Key Highlights
- Curve Finance has launched Llamalend v2 on Optimism, expanding its lending protocol with support for isolated lending markets.
- The upgrade allows Curve LP tokens to be used as collateral, enabling users to borrow while continuing to earn liquidity provider rewards.
- Llamalend v2 extends beyond crvUSD-only markets, allowing a broader range of collateral and borrowed asset combinations.
Curve Finance, a decentralized exchange, today introduced Llamalend v2, an updated version of its non-custodial lending protocol, with the initial deployment on the Optimism network. The upgrade allows Curve LP tokens to serve as collateral and expands the system to support a wider range of isolated lending markets.
According to the official announcement, Llamalend, originally launched in early 2024, intends to support borrowing against collateral using Curve’s decentralized stablecoin crvUSD. Its primary innovation was a range-based liquidation mechanism, known as LLAMMA.
LLAMMA gradually converts collateral into the borrowed asset as prices move rather than triggering an immediate full liquidation at a single price threshold. This approach is intended to reduce concentrated selling pressure during market volatility and give borrowers more time to respond.
Llamalend v2 allows creating isolated lending pairs
Llamalend v2 extends these features beyond crvUSD-only markets. The new version permits the creation of isolated lending pairs where any supported assets can serve as collateral or borrowed assets.
Each market operates with its own risk parameters, including borrow caps, oracle configurations, and liquidation settings. Markets are deployed with initial borrow caps set at zero and require Curve DAO approval before borrowing activity begins.
Another addition is the acceptance of Curve LP tokens as collateral. This allows liquidity providers to maintain their positions in Curve pools, continue earning trading fees, and borrow against those positions simultaneously.

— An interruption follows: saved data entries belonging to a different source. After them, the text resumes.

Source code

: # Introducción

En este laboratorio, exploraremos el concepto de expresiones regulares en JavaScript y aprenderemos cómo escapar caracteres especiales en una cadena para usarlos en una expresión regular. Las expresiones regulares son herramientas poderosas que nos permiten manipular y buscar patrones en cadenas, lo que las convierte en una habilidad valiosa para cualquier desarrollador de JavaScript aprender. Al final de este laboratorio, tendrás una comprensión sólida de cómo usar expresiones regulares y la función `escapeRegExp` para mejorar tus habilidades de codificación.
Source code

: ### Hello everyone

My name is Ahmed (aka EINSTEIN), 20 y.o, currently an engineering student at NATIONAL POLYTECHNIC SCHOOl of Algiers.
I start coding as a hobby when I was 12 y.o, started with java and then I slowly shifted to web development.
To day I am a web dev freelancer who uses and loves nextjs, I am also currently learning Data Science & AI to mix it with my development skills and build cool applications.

The design seeks to integrate lending more closely with Curve’s existing liquidity infrastructure. Support for other yield-bearing assets, such as certain vault tokens, is also anticipated in future markets.

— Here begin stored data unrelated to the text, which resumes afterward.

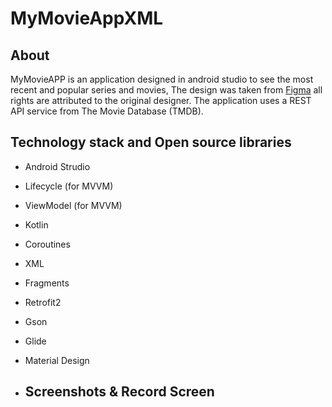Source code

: # MyMovieAppXML
## About
MyMovieAPP is an application designed in android studio to see the most recent and popular series and movies, The design was taken from [Figma](https://www.figma.com/file/5Xwtt2FVF2SzQIgNQsXXqF/Cinemax---Movie-Apps-UI-Kit-(Community)?type=design&node-id=74-805&mode=design&t=R7e1HeisGcly6NGt-0) 
all rights are attributed to the original designer. The application uses a REST API service from The Movie Database (TMDB).

## Technology stack and Open source libraries 
- Android Strudio
- Lifecycle (for MVVM)
- ViewModel (for MVVM)
- Kotlin
- Coroutines
- XML
- Fragments
- Retrofit2
- Gson
- Glide
- Material Design

- ## Screenshots & Record Screen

Markets involved in the initial rollout
The initial rollout on Optimism includes three isolated markets: ETH-wstETH, wstETH-USDC, and WBTC-USDC. These markets launched with zero borrow caps to allow testing and parameter validation before governance approves increases. An incentive program using 100,000 OP tokens, distributed via Merkl, has been introduced to support early participation.

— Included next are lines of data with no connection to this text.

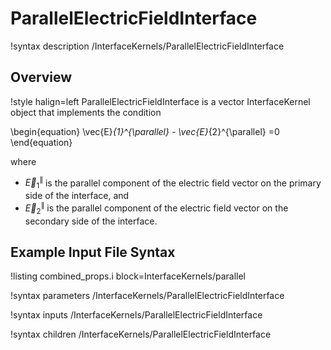 # ParallelElectricFieldInterface

!syntax description /InterfaceKernels/ParallelElectricFieldInterface

## Overview

!style halign=left
ParallelElectricFieldInterface is a vector InterfaceKernel object that
implements the condition

\begin{equation}
  \vec{E}_{1}^{\parallel} - \vec{E}_{2}^{\parallel} =0
\end{equation}

where

- $\vec{E}_{1}^{\parallel}$ is the parallel component of the electric field vector on the primary side of the interface, and
- $\vec{E}_{2}^{\parallel}$ is the parallel component of the electric field vector on the secondary side of the interface.

## Example Input File Syntax

!listing combined_props.i block=InterfaceKernels/parallel

!syntax parameters /InterfaceKernels/ParallelElectricFieldInterface

!syntax inputs /InterfaceKernels/ParallelElectricFieldInterface

!syntax children /InterfaceKernels/ParallelElectricFieldInterface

Llamalend v2 maintains the core range-based liquidation design while introducing market-by-market risk isolation. Following the Optimism deployment, Curve plans to expand Llamalend v2 to the Ethereum mainnet later in 2026.
Resolution of bad debt from LlamaLend market
The move comes months after Curve Finance founder Michael Egorov proposed an approach to resolve approximately $700,000 in bad debt stemming from the CRV-long LlamaLend market following liquidations in October 2025.
Instead of relying on community bailouts or private arrangements, the April 26 proposal aims to transfer the troubled positions to the open market. Under the plan, affected vault tokens would be tradable through a dedicated pool involving crvUSD and LP tokens.
The structure links returns directly to future CRV price performance, allowing external participants to take on the risk and potential upside.
Why it matters
The launch of Llamalend v2 reflects broader efforts in decentralized finance to adapt lending infrastructure to volatile market conditions, including rapid price swings and liquidity fragmentation.
While the introduction of flexible collateral options, such as Curve LP tokens, and isolated market risk management may support greater utility and capital efficiency, success is not guaranteed.
Potential risks remain significant, including smart contract vulnerabilities, oracle manipulation or failures, low initial liquidity in new isolated markets, challenges in calibrating liquidation ranges during extreme volatility, and reliance on DAO governance for key decisions such as borrow caps. As with many DeFi innovations, actual performance will depend on real-world adoption, market conditions, and effective risk oversight.